Building the resilience to cope

Daryna ZadvirnaNarrogin Observer
The Daring Way mental health support workshop group with facilitators Sue Crock and Julie Loveny.
Camera IconThe Daring Way mental health support workshop group with facilitators Sue Crock and Julie Loveny. Credit: Daryna Zadvirna

Locals received lessons in building resilience and self-care from the Mental Illness Fellowship of WA last week.

As a part of Mental Health Week and Carers’ Week, the two-day Daring Way workshop touched on topics such as vulnerability, courage, shame and worthiness and how it affected our lives.

Facilitators Sue Crock and Julie Loveny said the workshop was based on preventative measures outlined by renowned research professor, author and TED Talk speaker Brené Brown.

“People in rural and remote areas are more at risk, so that’s why workshops like this are really important,” Ms Lovney said.

According to Ms Loveny, the feedback received from the group was inspiring.

“Most courses tell you the ‘what’ part of mental health — this felt more like a vaccination against falling into mental health holes and I really believe prevention is better than cure,” one attendee said.

Another attendee praised the workshop and said more needed to be put in place.

“I feel it’s profoundly important for everyone, particularly people in caring or support roles to have opportunities to learn about the importance of self-care, self-compassion and support systems to prevent burnout,” they said.

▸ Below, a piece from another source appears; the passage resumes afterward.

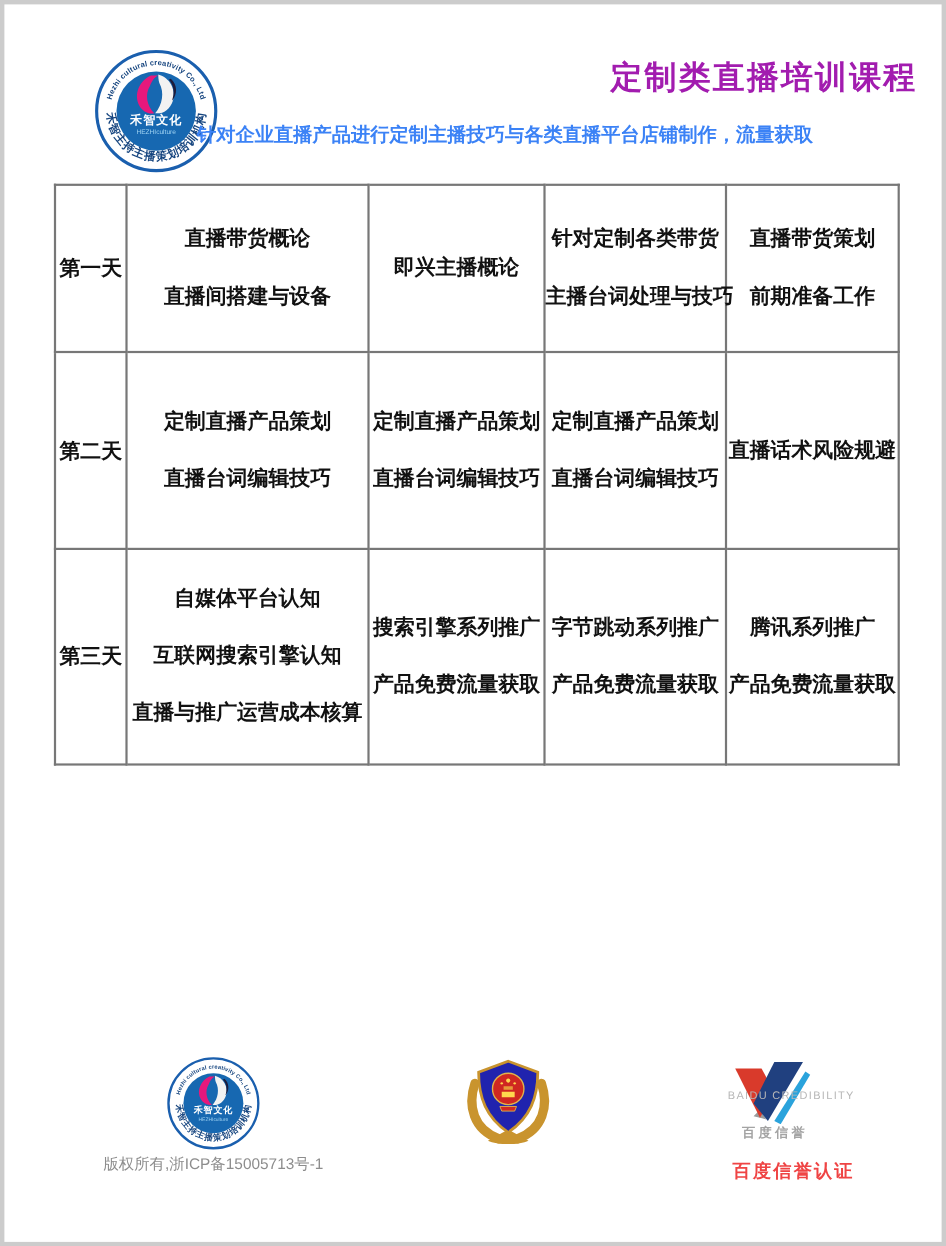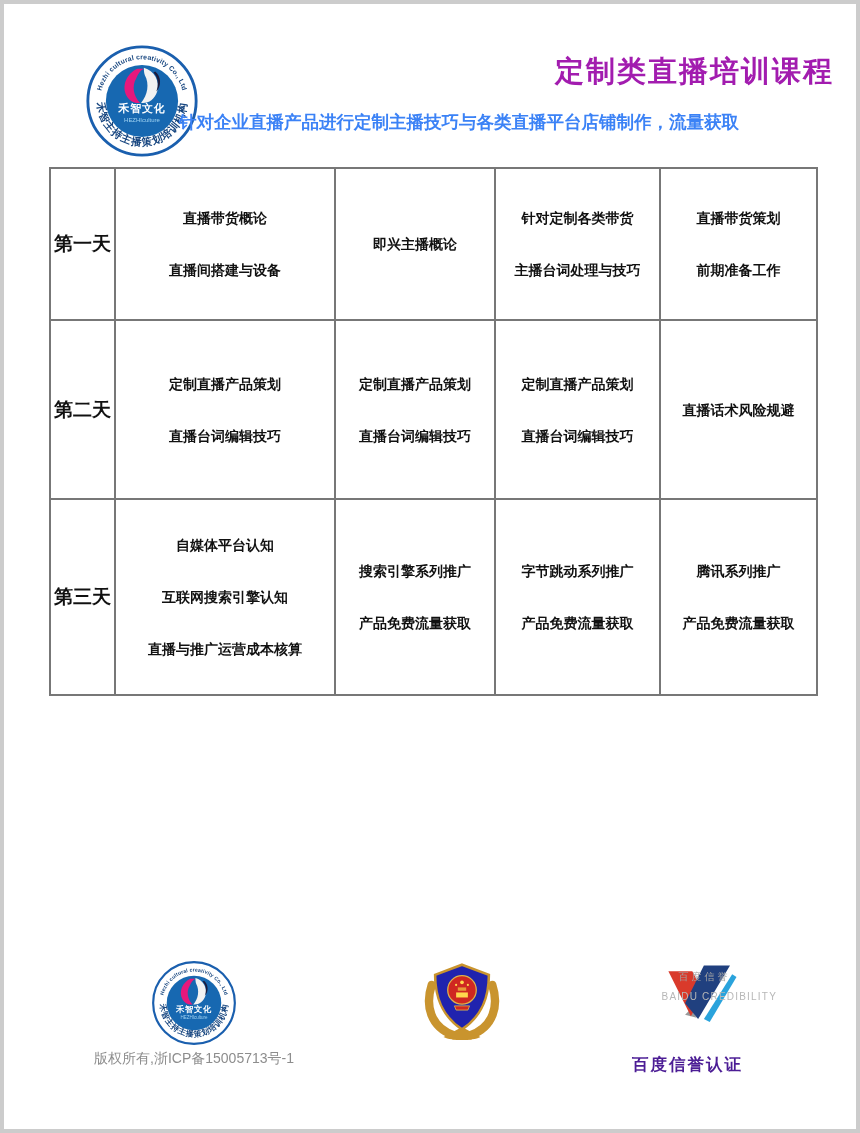"直播带货概论" .course-table td.course-cell { font-size: 14px -> 19px }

MIFWA is a non-for-profit organisation which provides rural services to people with mental illnesses and their carers.

MIFWA carer support officer Trudy Young, who organised the event, said the majority of programs involved staff who had experience with mental illness or as carers.

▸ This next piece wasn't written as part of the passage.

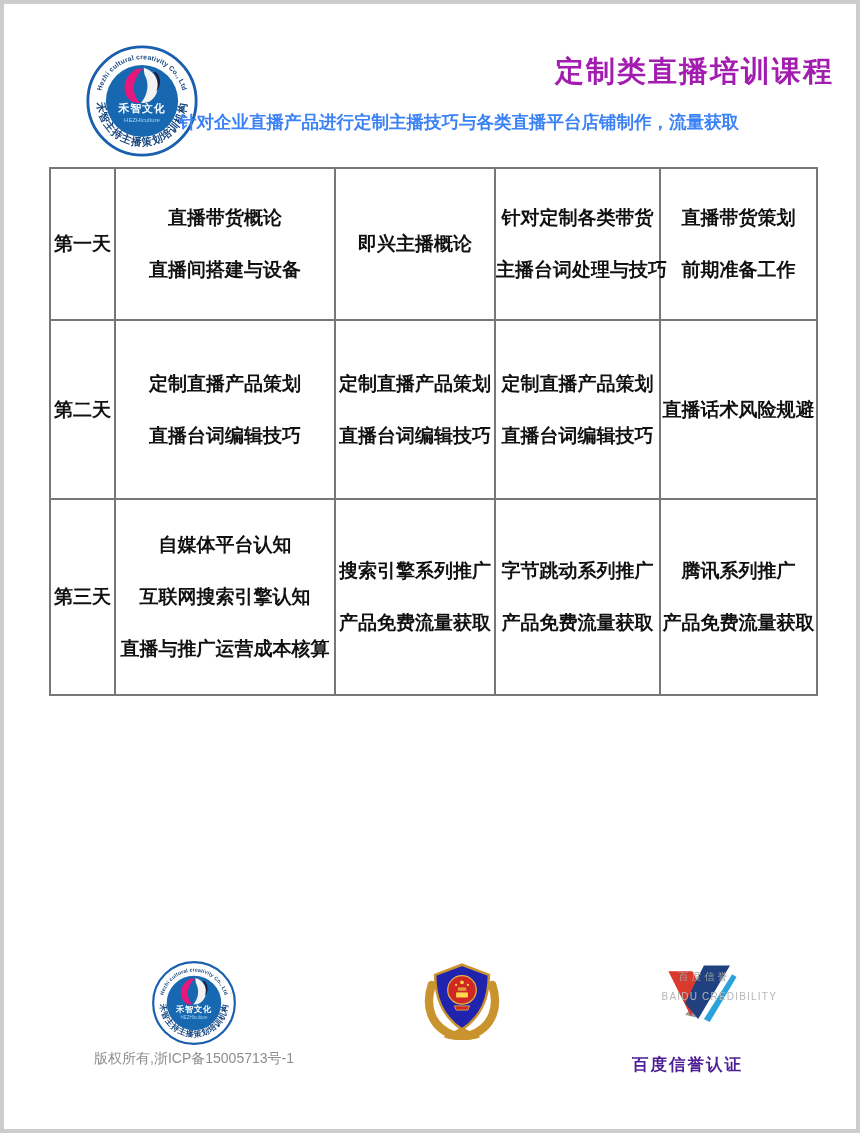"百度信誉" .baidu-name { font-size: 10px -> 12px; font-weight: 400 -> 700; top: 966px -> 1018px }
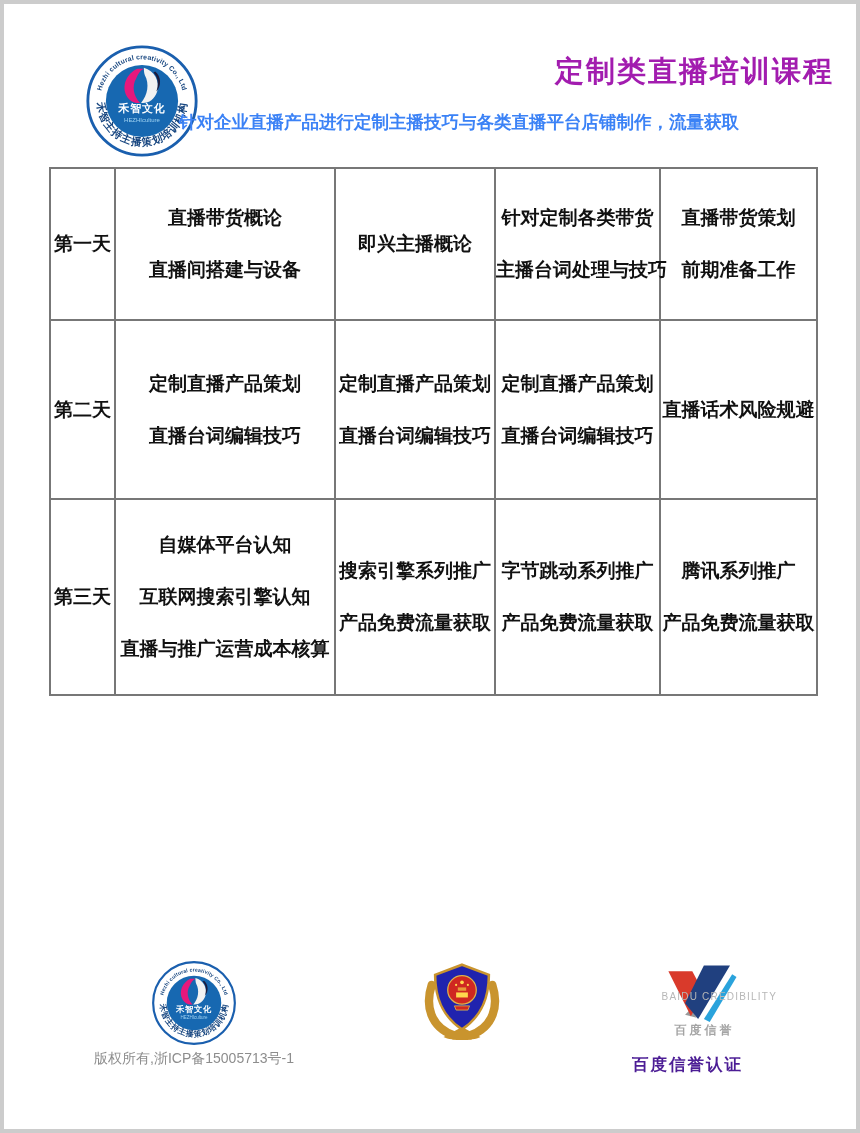"百度信誉认证" .baidu-cert { color: #4c1d95 -> #ef4444; text-align: left -> right }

“Today’s event particularly focuses on families and friends that are walking alongside a person with a mental illness,” she said. “We are their peers and we have walked the walk.

“I was a carer of a person with a mental illness for almost 20 years, and if it wasn’t for MIFWA’s support, I don’t think I would’ve coped — so I decided to join the organisation myself.”

Ms Young encouraged anyone struggling to seek support and consider attending the next workshop, held in Narrogin next month.